A man does a pushup with kettlebells.

Finally, strength training can go a long way in keeping you healthy as a whole. It’s especially effective if you pair it with cardiovascular workouts that keep your body moving and your heart working hard. 

The American Heart Association recommends doing moderate- to high-intensity resistance or weight-training workouts at least two days per week, in addition to 150 minutes of moderate-intensity aerobic activity or 75 minutes of vigorous aerobic activity per week.

Other considerations for effective strength training 

A woman rests with her water bottle.

Make sure to factor in rest time

While heavy strength training can help you reach your fitness goals, it’s also important to schedule in days for resting. This allows your body the time it needs to properly recover from all of that hard work, which it needs for muscle growth. Scheduling a couple of days a week for rest can also help you avoid overtraining, which can increase your chances of burnout and even injury.  

Don’t forget the importance of eating the right diet to make muscle gains

Exercise alone isn’t enough to make your body composition and health targets a reality.

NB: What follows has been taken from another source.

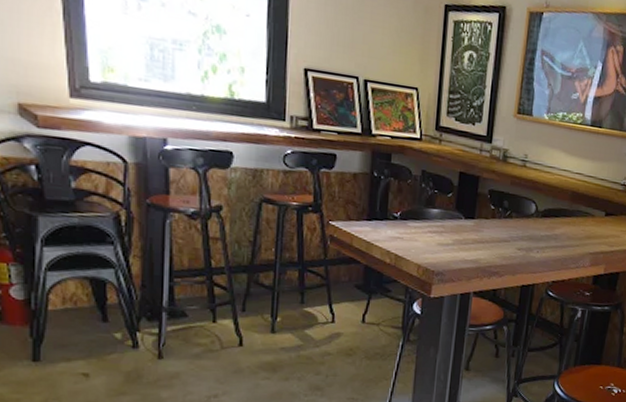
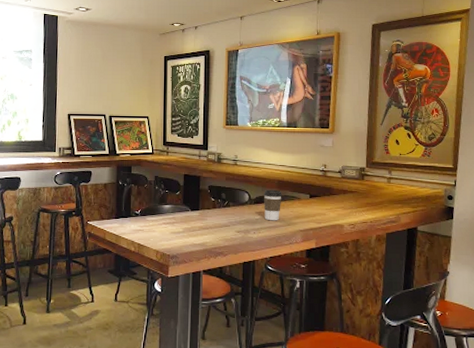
coffee cup: none [551,201,575,240] -> present [264,189,282,221]

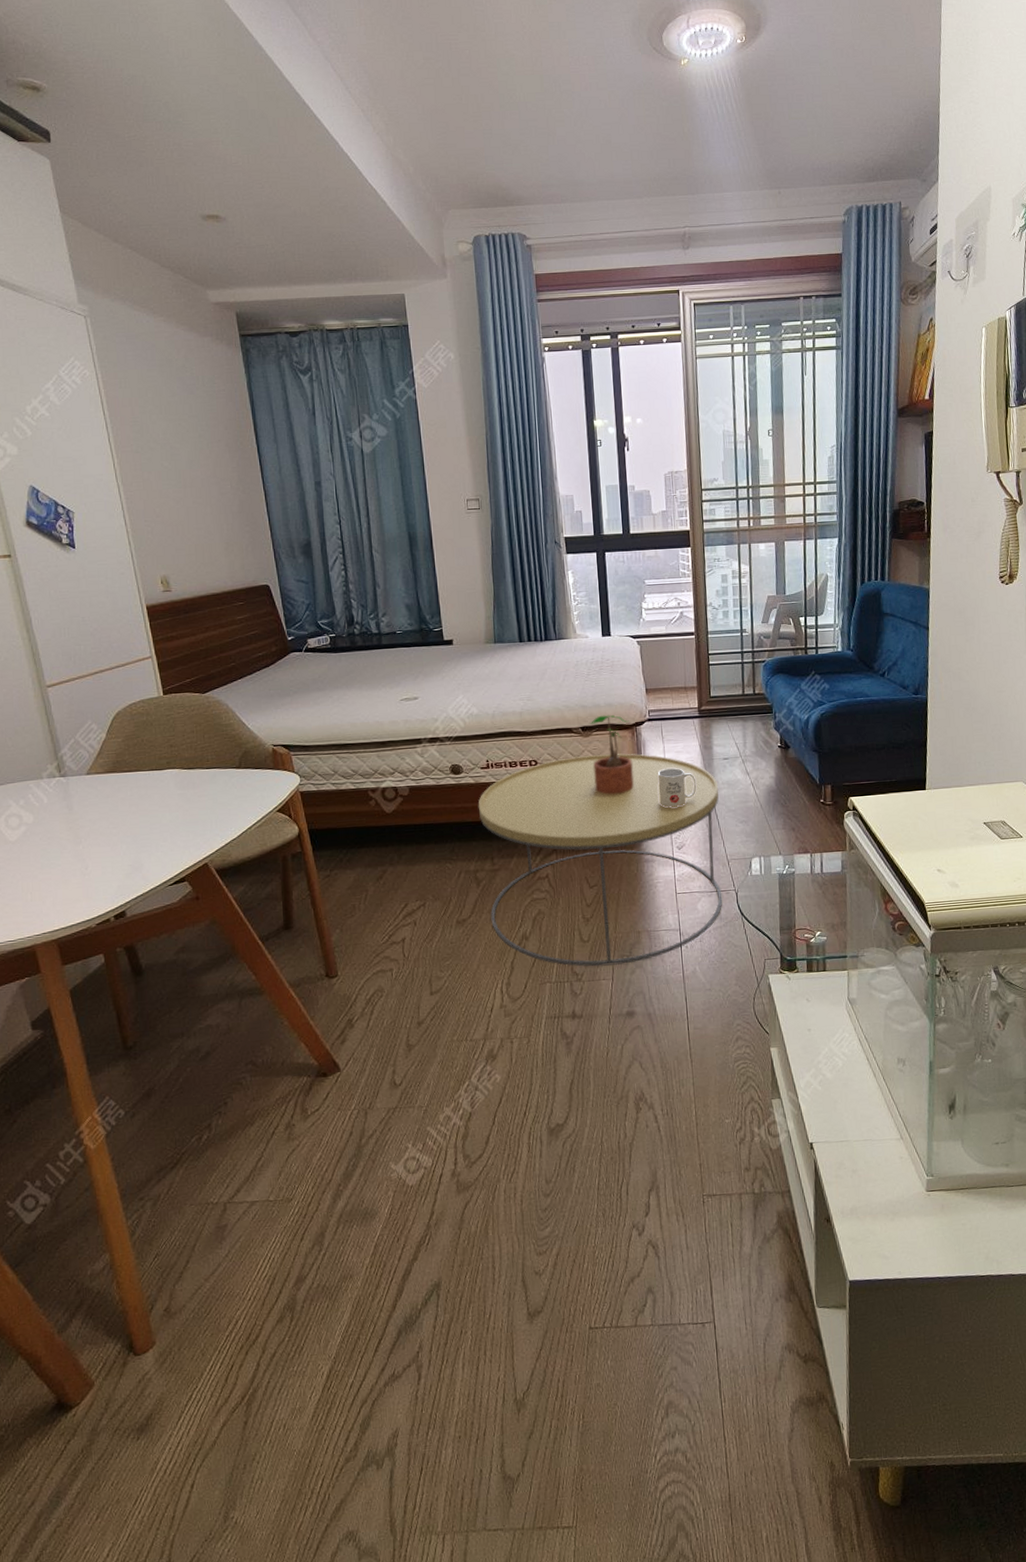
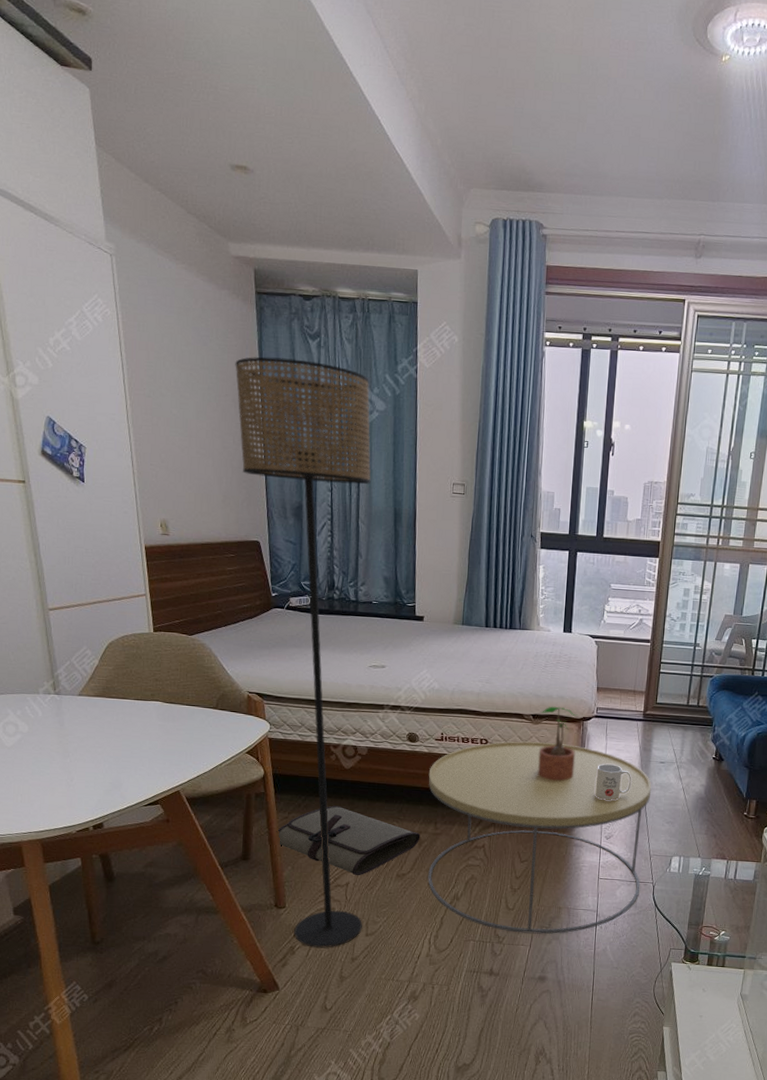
floor lamp: none [225,396,425,1017] -> present [235,356,371,948]
tool roll: none [318,854,478,929] -> present [276,805,421,876]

For best results, make sure that you’re eating the healthy and balanced meals that complement the work you’re doing in the gym

The optimal diet for you depends on your goals. For example: 

  • If you want to gain muscle, you should prioritize eating plenty of lean protein and take in more calories than you burn.
  • On the other hand, if you’re trying to lose weight, you should aim for a caloric deficit.


When combined with a proper diet, strength training can help you build muscle, gain strength, and improve your overall health. To optimize your success, perform strength training at least twice a week, making sure that your workouts are challenging and push your muscles to the max!